Visas for Crime Victims
Green Card for a Victim of a Crime (U Nonimmigrant)
The U nonimmigrant status (also known as the U visa) is set aside for victims of crimes who have suffered substantial mental or physical abuse as a result of the crime and who are willing to assist law enforcement and government officials in the investigation or prosecution of the criminal activity.
Those who have been granted U nonimmigrant status may file for a green card (permanent residence) using Form I-485, Application to Register Permanent Residence or Adjust Status, after meeting certain requirements.
To apply for a green card as a U nonimmigrant, you must meet the following conditions:
- You have been physically present in the United States for a continuous period of at least 3 years since the first date of admission as a U nonimmigrant and continue to hold that status at the time of application for adjustment of status.

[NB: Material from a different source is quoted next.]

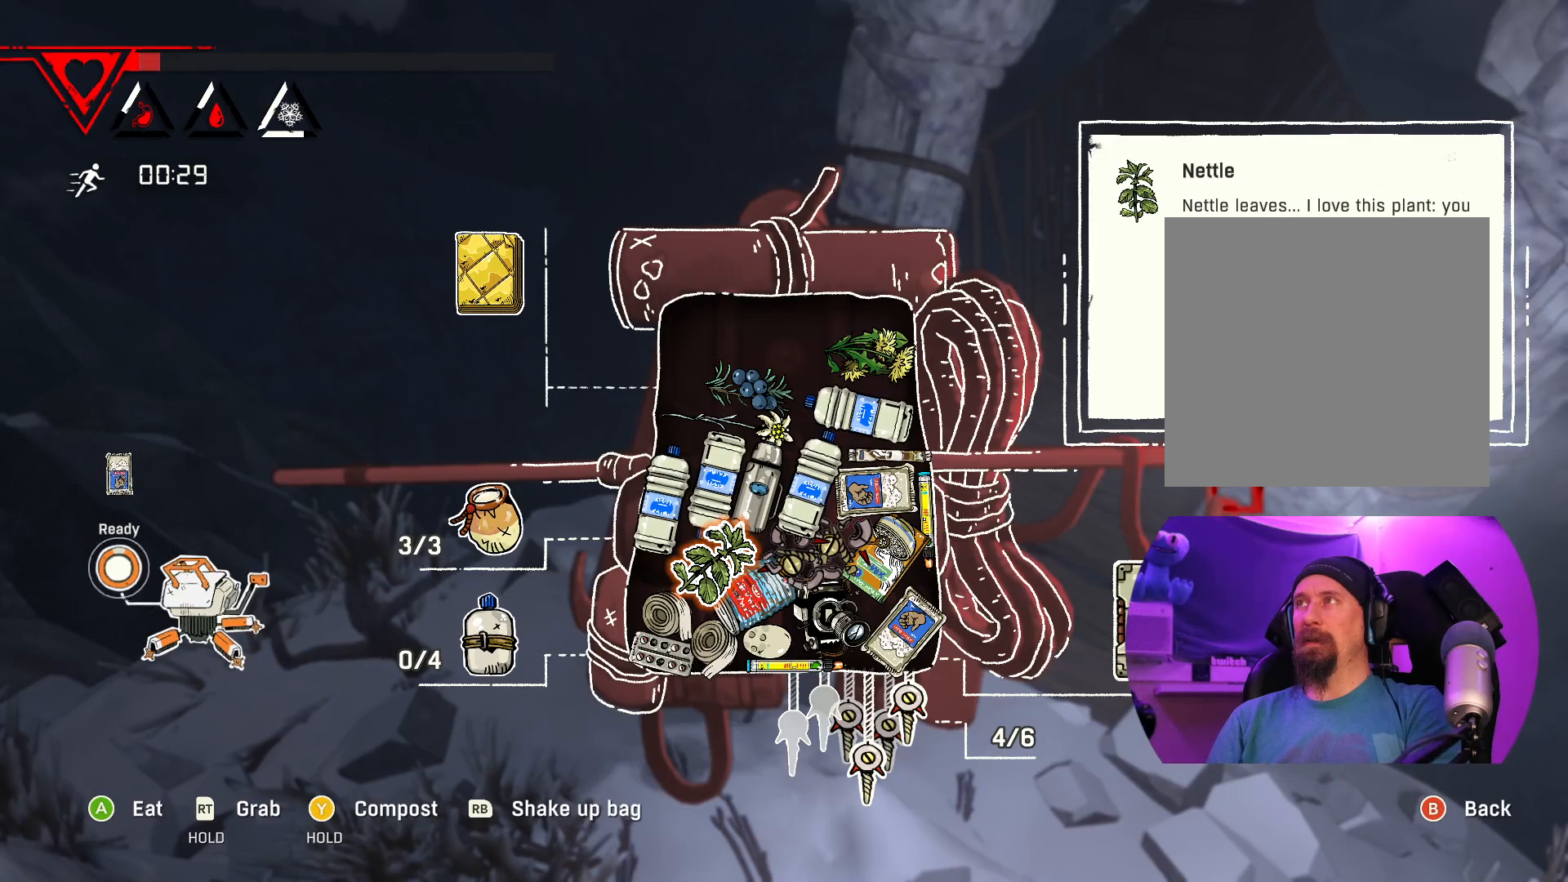
{"buttons": [], "left_stick": "center", "right_stick": "center", "events": []}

- You have not unreasonably refused to provide assistance in the criminal investigation or prosecution
- You are not inadmissible under section 212(a)(3)(E) of the INA
- You establish your presence in the United States is justified on humanitarian grounds, to ensure family unity or is in the public interest
To obtain a green card, you must file Form I-485, Application to Register Permanent Residence or Adjust Status. You also must concurrently file a Report of Medical Examination and Vaccination Record, Form I-693.
Information for Family Members
Family members of a U nonimmigrant can apply for a green card in two ways as explained below.

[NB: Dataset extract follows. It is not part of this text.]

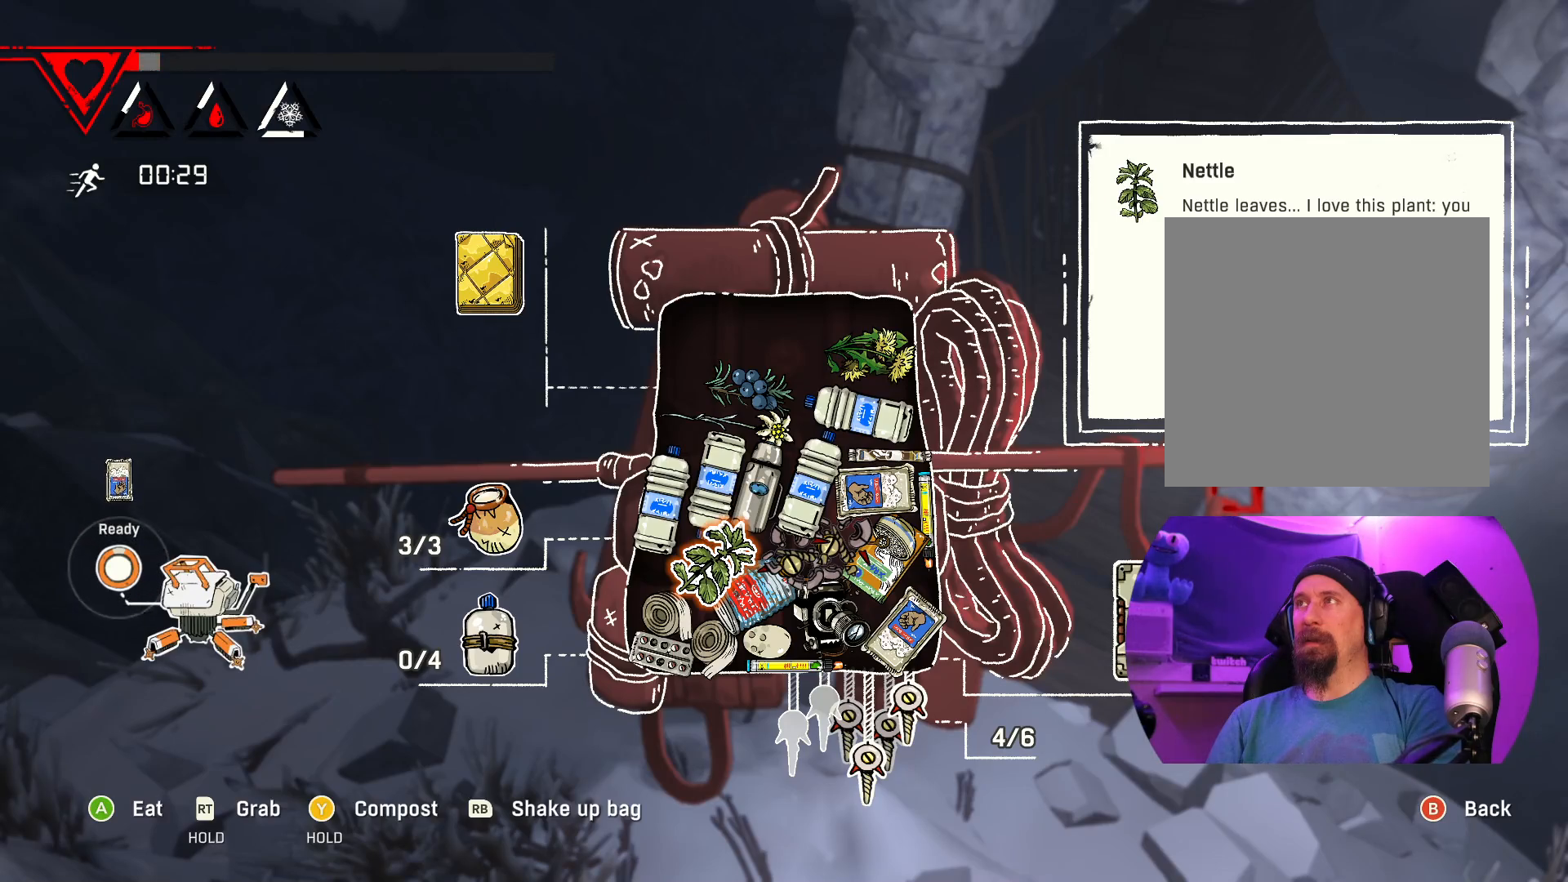
{"buttons": [], "left_stick": "center", "right_stick": "center", "events": []}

Derivative U Nonimmigrant Family Members
If you are a family member with derivative U nonimmigrant status and meet all of the criteria above, you may apply for a green card.
- Application Process for Derivative U Nonimmigrant Family MembersTo apply for a green card, qualifying family members with a derivative U visa must file Form I-485, Application to Register Permanent Residence or Adjust Status.

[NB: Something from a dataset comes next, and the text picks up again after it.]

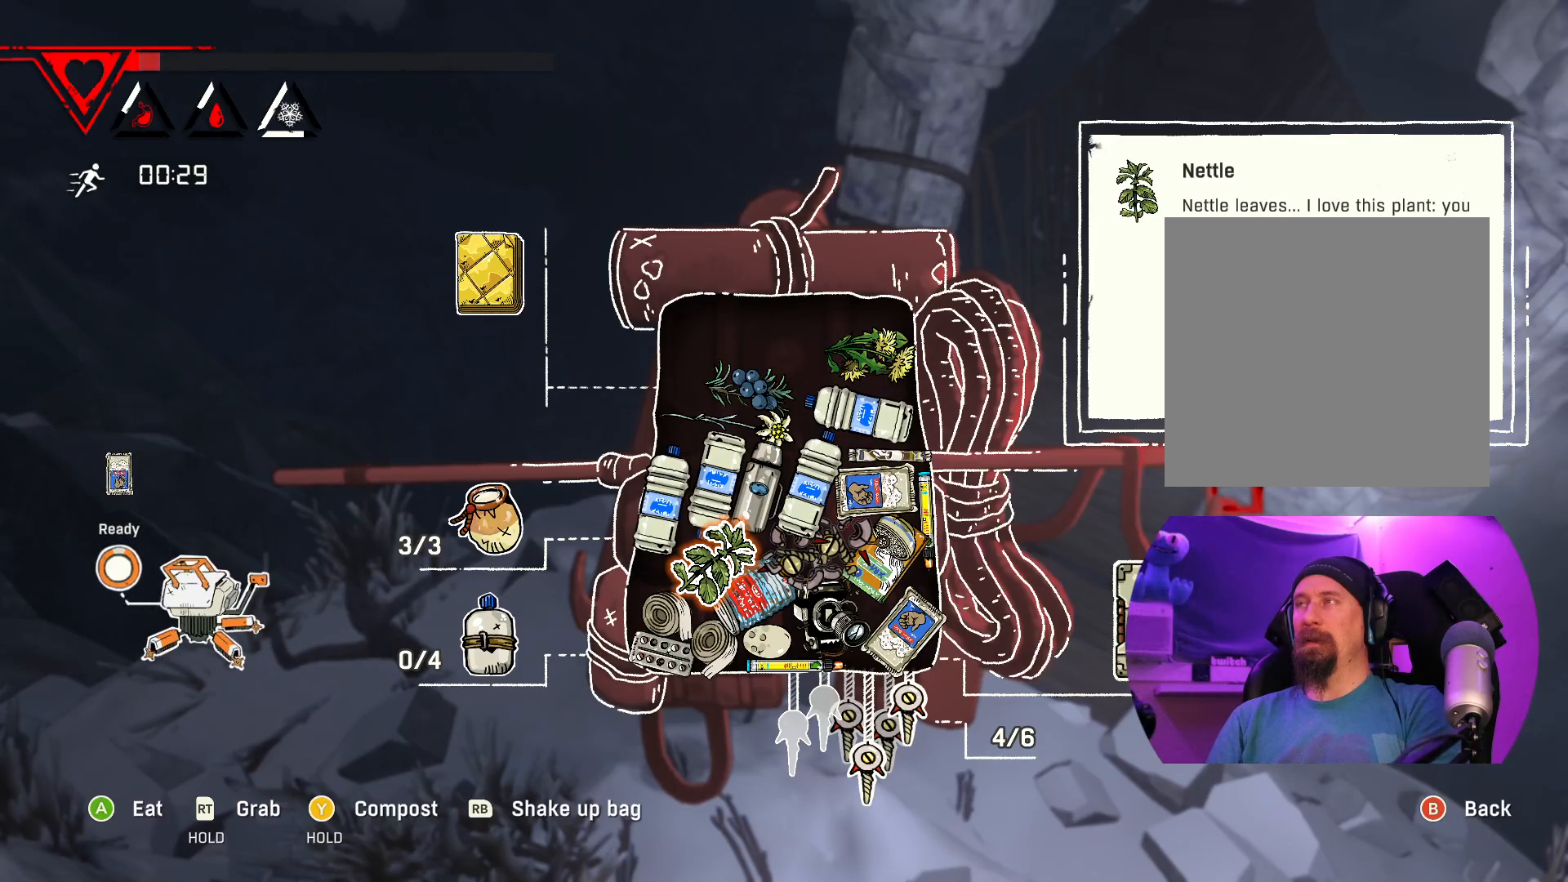
{"buttons": [], "left_stick": "center", "right_stick": "center", "events": []}
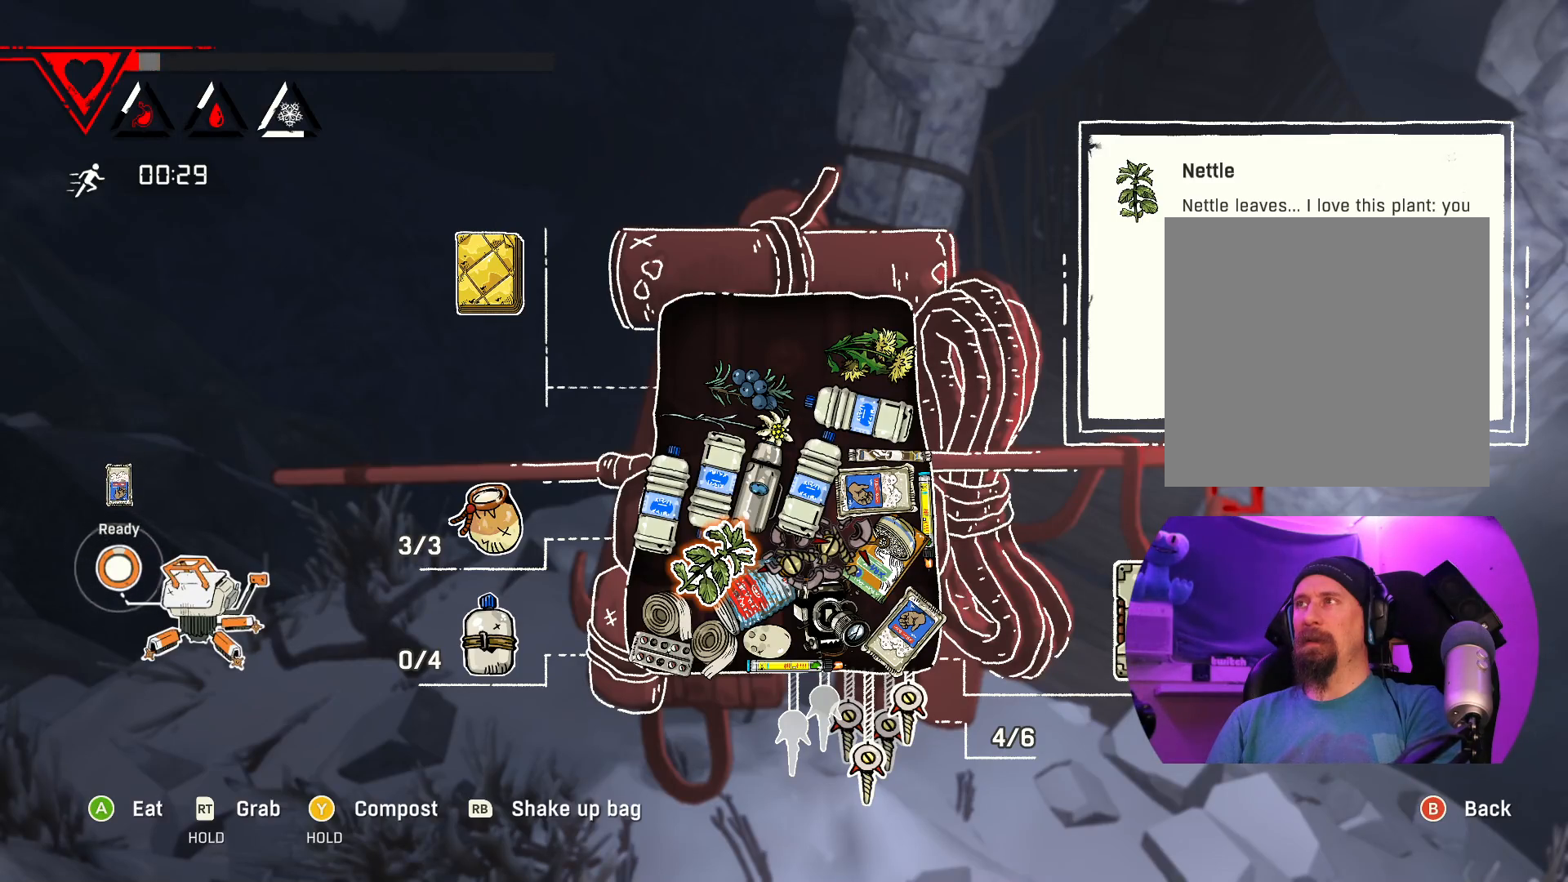
{"buttons": [], "left_stick": "down", "right_stick": "center", "events": [[167, "left_stick", "down"], [383, "left_stick", "center"], [433, "left_stick", "down"]]}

Qualifying Family Members Who Have Never Held Derivative U Nonimmigrant Status
U.S. Citizenship and Immigration Services can extend derivative benefits to spouses, children and parents (but not siblings) based upon their relationship to the principal U-1 nonimmigrant who is applying for a green card if:
- The qualifying family member was never admitted to the United States in U nonimmigrant status
- Either the family member or the U-1 principal applicant would suffer extreme hardship if the qualifying family member is not allowed to remain in or be admitted to the United States
Application Process for Qualifying Family Members Who Have Never Held Derivative U Nonimmigrant Status
If You Live Outside the United States:
Qualifying family members may visit a U.S. Embassy or consulate to obtain their immigrant visas. A family member who is outside the United States does not need to file Form I-485.
If You Live Inside the United States:
The U-1 status holder must file an immigrant petition on Form I-929, Petition for Qualifying Family Member of a U-1 Nonimmigrant, at the same time or after the U-1 status holder files his or her Form I-485.
If Form I-929 is approved on their behalf, qualifying family members in the United States may file Form I-485 to apply for a green card.
Note: You cannot file a Form I-485 on behalf of the family member concurrently with the I-929. USCIS must approve the principal’s Form I-485 prior to the approval of Form I-929 for the family member. If the principal’s Form I-485 is denied, Form I-929 for the family member will automatically be denied.